**TO DO**
Take the entries below and print, exactly, the stretch from the line containing "## check-kernel.py" through the line containing "log partition cleanup", both included.

**LISTED RECORDS**

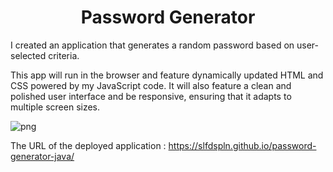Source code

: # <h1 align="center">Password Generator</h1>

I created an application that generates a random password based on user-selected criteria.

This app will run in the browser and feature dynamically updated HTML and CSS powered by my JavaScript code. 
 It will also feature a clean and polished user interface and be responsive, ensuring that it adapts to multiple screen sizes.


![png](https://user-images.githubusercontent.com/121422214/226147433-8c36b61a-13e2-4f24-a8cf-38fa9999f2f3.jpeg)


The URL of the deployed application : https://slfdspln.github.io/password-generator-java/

---

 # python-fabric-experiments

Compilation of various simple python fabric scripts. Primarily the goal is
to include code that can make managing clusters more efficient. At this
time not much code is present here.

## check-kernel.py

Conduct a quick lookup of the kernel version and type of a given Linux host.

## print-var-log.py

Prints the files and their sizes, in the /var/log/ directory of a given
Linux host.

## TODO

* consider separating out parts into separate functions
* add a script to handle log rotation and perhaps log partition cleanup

**SOLUTION FOR THIS PROBLEM**
## check-kernel.py

Conduct a quick lookup of the kernel version and type of a given Linux host.

## print-var-log.py

Prints the files and their sizes, in the /var/log/ directory of a given
Linux host.

## TODO

* consider separating out parts into separate functions
* add a script to handle log rotation and perhaps log partition cleanup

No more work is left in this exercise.